3D Texture and memory writes Write memory bound to 3D texture

I am picking up on a topic posted in Oct 2009 with no answers (sphyerion, post Oct 28 2009)

I want to use a 3D texture (access via tex3D()) and also write to the data array in separate kernel.
The reason is that the arrays are huge (~1 Gb) and I cannot have a second copy just to copy from device to device or would have to make piecewise copies (possible, but nasty code).

In the “Best Practices Guide 3.1” I find the following statement:

“That is, a thread can safely read a memory location via texture if the location has been updated by a previous kernel call or memory copy, but not if it has been previously updated by the same thread or another thread within the same kernel call. This is relevant only when fetching from linear or pitch-linear memory because a kernel cannot write to CUDA arrays.”

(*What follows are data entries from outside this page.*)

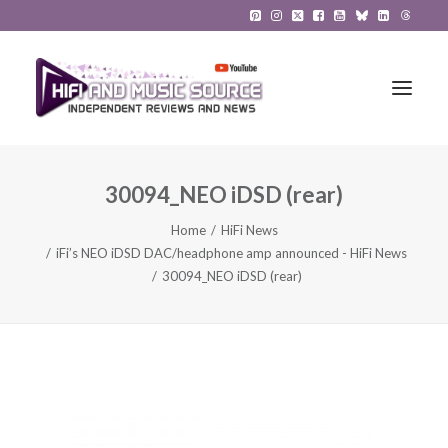
30094_NEO iDSD (rear)
HiFi Reviews
Home
HiFi News
HiFi News
iFi’s NEO iDSD DAC/headphone amp announced - HiFi News
30094_NEO iDSD (rear)
Music
The Reference System
Gadgets
About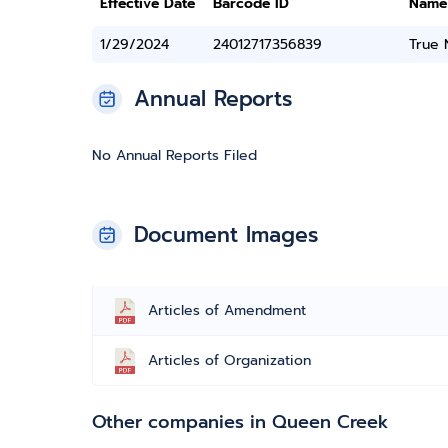
Effective Date
Barcode ID
Name
1/29/2024
24012717356839
True
Annual Reports
No Annual Reports Filed
Document Images
Articles of Amendment
Articles of Organization
Other companies in Queen Creek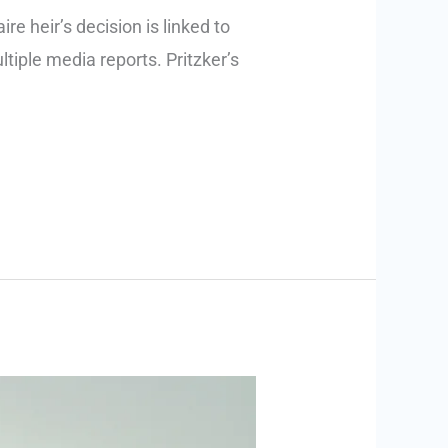
e heir’s decision is linked to
ltiple media reports. Pritzker’s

However it seems I cannot bind a 3D texture to anything other than CUDA arrays (using cudaMalloc3DArray() instead of cudaMalloc3D())-
Is this really a restriction of 3D textures? Or am I missing something ?

Rolf

You’re correct, currently you can only bind 3D textures to 3D arrays, and you can’t write to 3D arrays from kernels.

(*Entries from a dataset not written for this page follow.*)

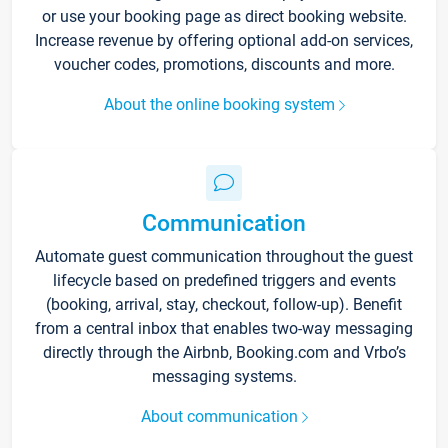
or use your booking page as direct booking website.
Increase revenue by offering optional add-on services,
voucher codes, promotions, discounts and more.
About the online booking system
Communication
Automate guest communication throughout the guest
lifecycle based on predefined triggers and events
(booking, arrival, stay, checkout, follow-up). Benefit
from a central inbox that enables two-way messaging
directly through the Airbnb, Booking.com and Vrbo’s
messaging systems.
About communication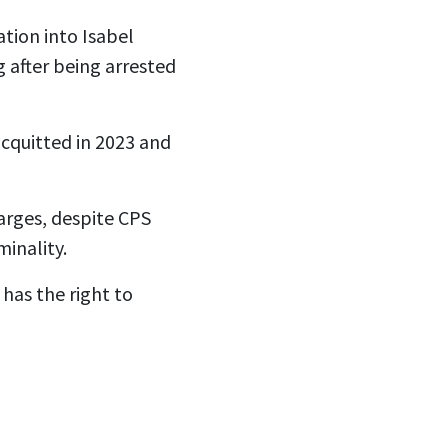
tion into Isabel
 after being arrested
cquitted in 2023 and
arges, despite CPS
minality.
has the right to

CUDA 3.1 adds surfaces, which allow writing to 2D textures (at least on Fermi hardware), but this doesn’t support 3D textures yet. 3D surface writes will be added in a future release.

So the only solution today is to either:

  • write to global memory and then use cudaMemcpy3D() to copy to the array
  • use global loads and do your own interpolation (perhaps using tex1Dfetch() to cache the reads).

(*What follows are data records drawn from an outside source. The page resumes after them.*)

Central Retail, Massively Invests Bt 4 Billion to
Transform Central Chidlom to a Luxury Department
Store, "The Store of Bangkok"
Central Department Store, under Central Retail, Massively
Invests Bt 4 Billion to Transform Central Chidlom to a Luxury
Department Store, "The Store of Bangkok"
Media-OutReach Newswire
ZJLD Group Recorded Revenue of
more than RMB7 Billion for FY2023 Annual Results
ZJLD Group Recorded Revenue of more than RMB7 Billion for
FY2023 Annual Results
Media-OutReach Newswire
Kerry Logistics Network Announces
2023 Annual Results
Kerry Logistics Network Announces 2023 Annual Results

You’re correct, currently you can only bind 3D textures to 3D arrays, and you can’t write to 3D arrays from kernels.

CUDA 3.1 adds surfaces, which allow writing to 2D textures (at least on Fermi hardware), but this doesn’t support 3D textures yet. 3D surface writes will be added in a future release.

So the only solution today is to either:

  • write to global memory and then use cudaMemcpy3D() to copy to the array
  • use global loads and do your own interpolation (perhaps using tex1Dfetch() to cache the reads).

thanks for the clarification.

Actually I was not 100% clear in my original post: Indeed I need both reading (via textures) and writing access to the data in different kernels and would have liked to have just one memory space allocated.

In addition to what Simon wrote:

You can very well copy data directly from the host to a cudaArray on the device:

cudaMemcpy3DParms aParms = {0};

    aParms.srcPtr = make_cudaPitchedPtr ((float *)image, IPar->dim.x*sizeof(float), IPar->dim.x, IPar->dim.y);

    aParms.dstArray = dtexImg3DData;

    aParms.extent = imgExtent;

    aParms.kind =   cudaMemcpyHostToDevice;

    CUDA_SAFE_CALL (cudaMemcpy3D (&aParms));

so for pure copying there is no need for additional memory, however, unfortunately it does not fully solve my problem.